Verwaltungsgericht Köln:
Beschluss vom 29. November 2007
Aktenzeichen: 11 L 1214/07
(VG Köln: Beschluss v. 29.11.2007, Az.: 11 L 1214/07)
Tenor
Der Antrag wird abgewiesen. Die Antragstellerin trägt die Kosten des Verfahrens.

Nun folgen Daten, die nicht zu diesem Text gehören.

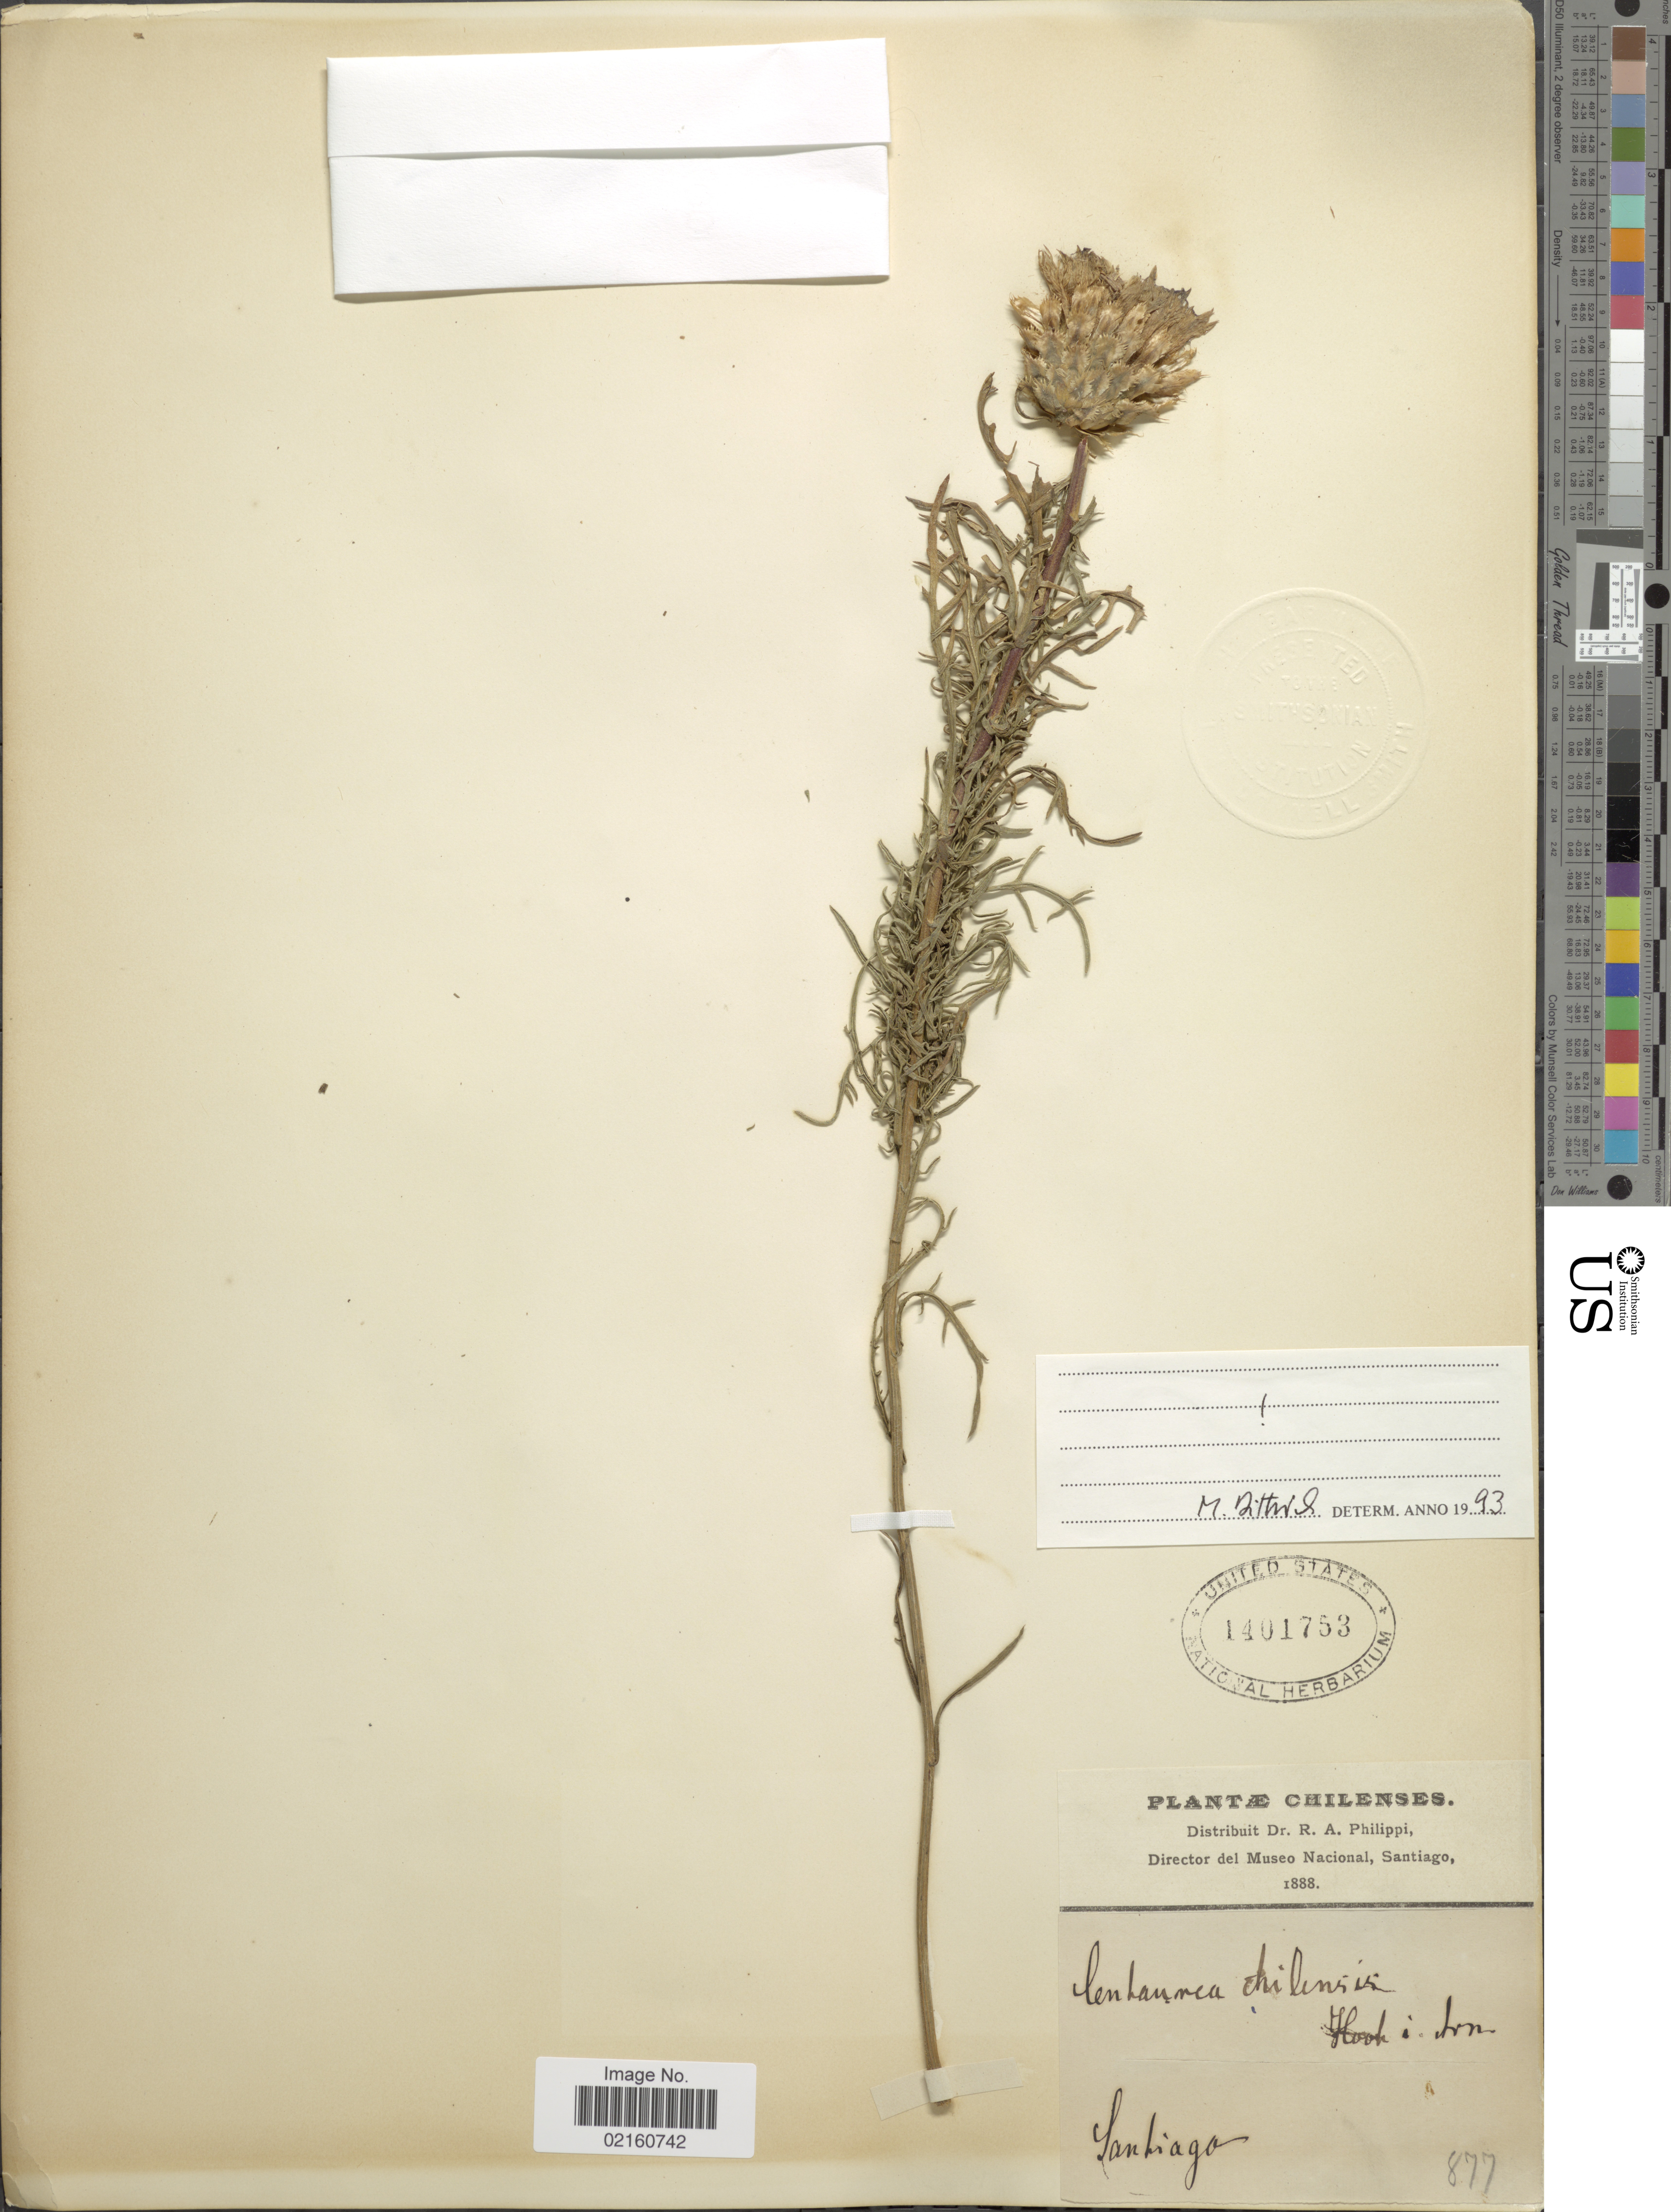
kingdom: Plantae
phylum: Tracheophyta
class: Magnoliopsida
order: Asterales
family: Asteraceae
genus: Centaurea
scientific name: Centaurea chilensis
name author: Bertero ex Hook. & Arn.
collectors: R. A. Philippi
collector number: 877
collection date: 1888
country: Chile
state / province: Región Metropolitana (RM)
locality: Santiago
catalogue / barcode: US 1401753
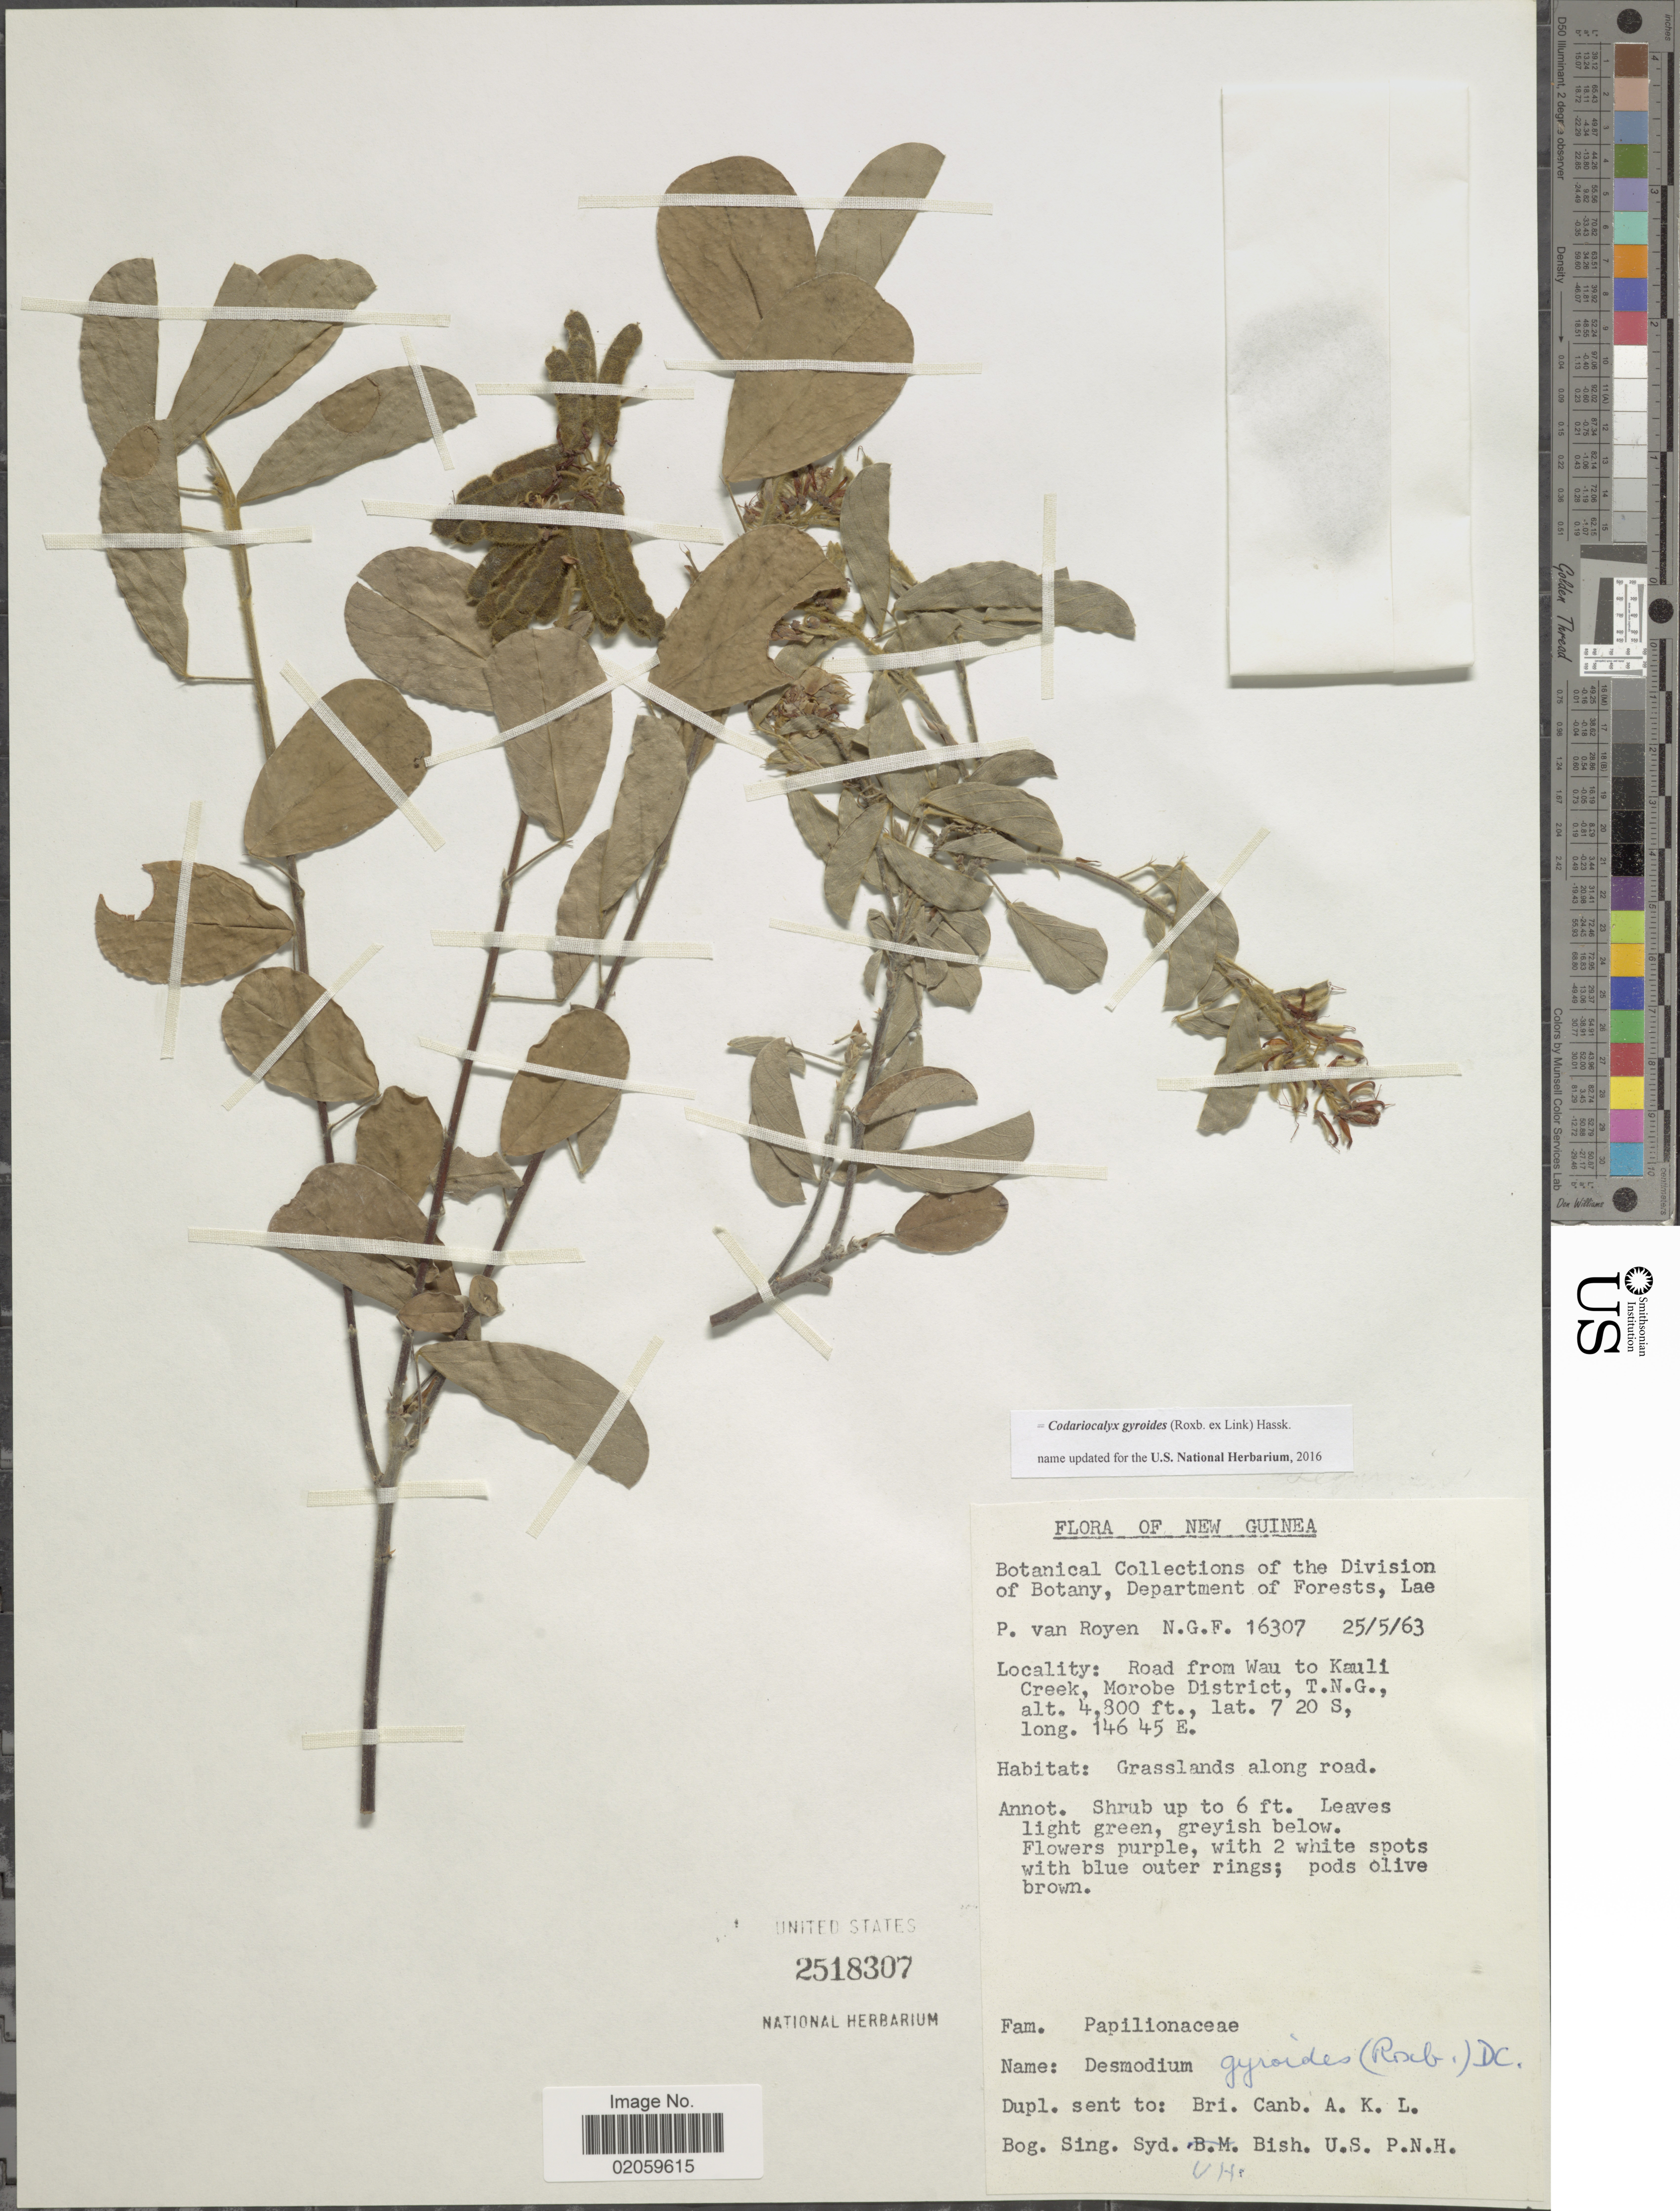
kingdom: Plantae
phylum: Tracheophyta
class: Magnoliopsida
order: Fabales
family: Fabaceae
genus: Codariocalyx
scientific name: Codariocalyx gyroides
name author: (Roxb. & Link) X.Y. Zhu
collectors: P. van Royen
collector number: N.G.F. 16307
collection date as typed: Transcribed d/m/y: 25/5/63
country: Papua New Guinea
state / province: Morobe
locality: Road from Wau to Kauli Creek, T.N.G.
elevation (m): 1463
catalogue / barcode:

Der Streitwert wird auf 50.000 EUR festgesetzt.
Gründe
Gründe I.
Der Antragstellerin sind seit 1999 in 36 Regionen Frequenzen für den ortsfesten Betrieb von Funkanlagen für Sprachtelefondienst mit ISDN-Merkmalen und Datenübertragung auf dem 2,6 GHz-Band (drahtlose Teilnehmeranschlüsse, wireless local loop - WLL -) zugeteilt worden. Die Regulierungsbehörde für Telekommunikation und Post - RegTP - hatte als Rechtsvorgängerin der Antragsgegnerin der Antragstellerin mit Schreiben vom 20. Dezember 2002 den Einsatz von Rundstrahlantennen nach dem IP-Wireless-System gestattet, das eine Nutzung mit beweglichen Endgeräten zulässt. Die Antragstellerin bietet damit in Berlin, Bensberg bei Köln und Stuttgart Sprachtelefondienst und einen funkgestützten Internetzugang als Alternative zu leitungsgebundenen DSL (Digital Subscriber Line)-Anschlüssen an. In den übrigen Regionen werden die Frequenzen noch nicht genutzt. Diese Zuteilungen waren bis zum 31. Dezember 2007 befristet.
Am 29. Juli 2005 beantragte die Antragstellerin die Verlängerung der ihr zugeteilten Frequenzen im Umfang von 30 MHz bis zum 31. Dezember 2016 und erklärte sich mit der Verlagerung dieser Frequenzen auf den TDD-Teil des 2,6 GHz-Bandes einverstanden. Der Antragsgegnerin lehnte diesen Antrag mit Bescheid vom 4. November 2005 ab, weil im Nutzungsplan in diesem Bereich eine Frequenzzuteilung für festen Funkdienst nicht vorgesehen sei und die Verlängerung gegen die Vergabegrundsätze verstoße.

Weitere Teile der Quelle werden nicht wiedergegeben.